T. Finkbeiner, V. Chandra, V. Vahrenkamp, B. Yalcin, A. Ramdani, A. Perbawa
Search and Discovery. online journal for E&P Geoscientists, (2018)
Late Jurassic carbonates of the Jubaila Formation outcrop in an almost 800 km long escarpment in Central Saudi Arabia. Near Riyadh the formation is exposed along a 1.5 km road cut, which was previously scanned by Saudi Aramco using a high-resolution Lidar survey. Our group has drilled a 37 m long core at a location 20 m behind the road cut to investigate the expression of the depositional facies in core, establish diagenesis and the associated paragenetic sequence, document naturally existing fractures and measure petrophysical and geomechanical properties of the rock. Detailed investigations of the facies successions confirm a previously reported shallow water depositional origin and cyclicity similar to that of the prolific Arab reservoirs in eastern Saudi Arabia. Early marine and burial diagenesis to a depth likely exceeding 1 km are indicated by grain micritization, cements, partial dolomitization, and pressure solution. However, a reduced porosity and permeability compared to the equivalent oilfield sequences is attributed to a late phase meteoric diagenesis, which likely affected the rock during uplift and exposure. Dual energy CT scans have been found useful for selecting representative rock type samples for further petrophysical studies and in providing 3D models of depositional and diagenetic fabric.
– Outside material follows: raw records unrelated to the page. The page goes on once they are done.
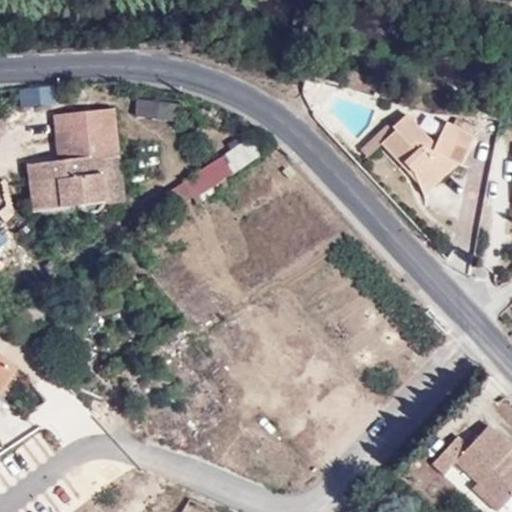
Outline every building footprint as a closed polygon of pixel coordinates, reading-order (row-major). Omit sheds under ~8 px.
[(318,109),(309,86),(301,89),(311,112),(318,109)] [(62,159),(29,163),(35,209),(80,204),(89,210),(100,209),(107,200),(126,197),(118,135),(114,107),(80,111),(84,136),(99,134),(99,138),(101,154),(75,157),(62,159)] [(75,157),(73,137),(84,136),(80,111),(56,114),(59,139),(62,159),(75,157)] [(394,131),(381,144),(397,161),(403,160),(415,173),(418,184),(423,196),(457,164),(449,158),(455,146),(467,152),(475,137),(447,123),(435,148),(405,115),(390,127),(394,131)] [(257,155),(249,142),(186,182),(195,195),(257,155)] [(397,161),(418,184),(415,173),(403,160),(397,161)] [(121,258),(70,292),(87,317),(138,283),(121,258)] [(16,317),(24,327),(55,307),(48,296),(16,317)] [(0,392),(16,371),(0,359),(0,392)] [(472,492),(492,511),(493,511),(511,495),(511,461),(507,457),(511,452),(487,431),(468,452),(457,442),(436,463),(444,472),(455,463),(478,486),(472,492)]
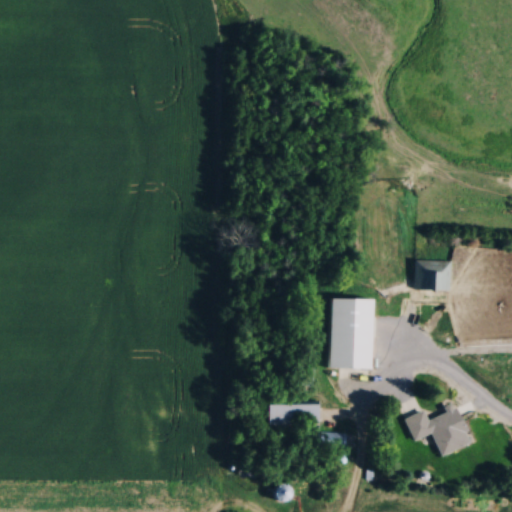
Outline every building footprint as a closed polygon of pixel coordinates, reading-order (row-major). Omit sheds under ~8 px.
[(410,271),(410,290),(446,289),(445,262),(417,263),(417,271),(410,271)] [(318,299),(318,368),(366,368),(366,299),(318,299)] [(311,403),(262,404),(262,427),(312,427),(311,403)] [(399,418),(409,440),(426,433),(436,456),(457,447),(442,410),(422,419),(418,410),(399,418)] [(315,431),(314,445),(341,448),(342,434),(315,431)]
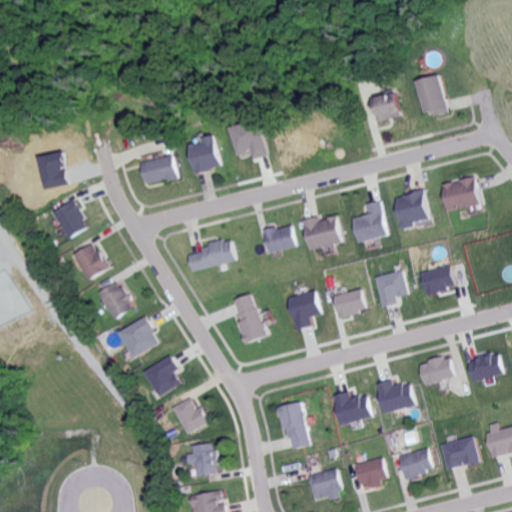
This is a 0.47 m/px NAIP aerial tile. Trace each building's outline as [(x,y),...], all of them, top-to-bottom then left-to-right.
[(417,82),(425,116),(435,114),(436,118),(450,115),(441,77),(417,82)] [(404,118),(398,95),(374,101),(380,124),(404,118)] [(269,158),(264,124),(242,127),(244,141),(253,140),(256,160),(269,158)] [(199,176),(227,170),(220,139),(193,145),(199,176)] [(147,165),(152,187),(184,179),(178,157),(147,165)] [(452,213),(484,206),(478,179),(446,186),(452,213)] [(433,221),(427,193),(400,198),(406,232),(419,229),(418,223),(433,221)] [(94,231),(81,203),(59,213),(72,241),(94,231)] [(362,244),(393,238),(385,203),(370,206),(372,217),(357,220),(362,244)] [(307,222),(315,253),(348,245),(341,218),(323,222),(323,218),(307,222)] [(268,233),(274,256),(302,248),(296,226),(268,233)] [(198,274),(241,262),(236,240),(206,248),(207,254),(194,258),(198,274)] [(113,272),(101,246),(81,255),(93,282),(113,272)] [(432,297),(469,287),(463,265),(426,275),(432,297)] [(385,309),(404,306),(403,299),(413,297),(409,272),(380,278),(385,309)] [(126,284),(106,293),(119,322),(139,312),(126,284)] [(337,298),(343,320),(372,313),(366,290),(337,298)] [(291,301),(301,333),(319,328),(316,320),(327,316),(320,292),(291,301)] [(165,347),(152,320),(125,332),(138,360),(165,347)] [(509,375),(503,354),(472,363),(478,384),(509,375)] [(454,357),(423,366),(429,388),(466,377),(463,364),(457,366),(454,357)] [(185,372),(178,358),(149,371),(161,399),(186,387),(180,374),(185,372)] [(388,415),(421,406),(416,384),(399,388),(397,382),(381,386),(388,415)] [(343,425),(377,420),(373,397),(359,399),(358,394),(339,397),(343,425)] [(189,436),(212,427),(202,399),(178,407),(189,436)] [(316,448),(307,404),(284,409),(290,440),(296,438),(299,451),(316,448)] [(511,429),(504,432),(502,424),(489,428),(498,461),(511,456),(511,429)] [(485,464),(478,438),(445,447),(451,472),(485,464)] [(200,478),(224,476),(221,445),(198,447),(200,478)] [(439,475),(434,451),(405,456),(409,480),(439,475)] [(393,480),(389,460),(360,466),(365,487),(372,486),(373,491),(387,488),(386,482),(393,480)] [(317,501),(334,498),(335,502),(347,500),(343,471),(314,476),(317,501)] [(198,511),(229,511),(227,493),(197,497),(198,511)]
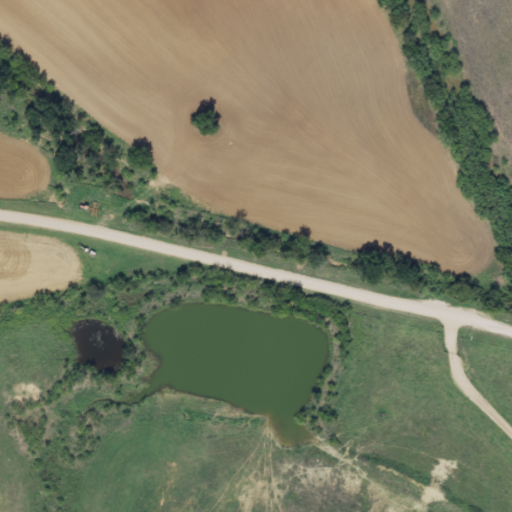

Rock mechanical and physical analyses using triaxial tests, continuous scratch testing as well as ultrasonic measurements along the entire core interval provide insight into mechanical stratigraphy and layering that are correlated with lithostratigraphy and diagenetic intervals and are used to further constrain rock types. After characterization of their petrophysical properties through routine and special core analysis the representative rock types are to be utilized for core flood experiments.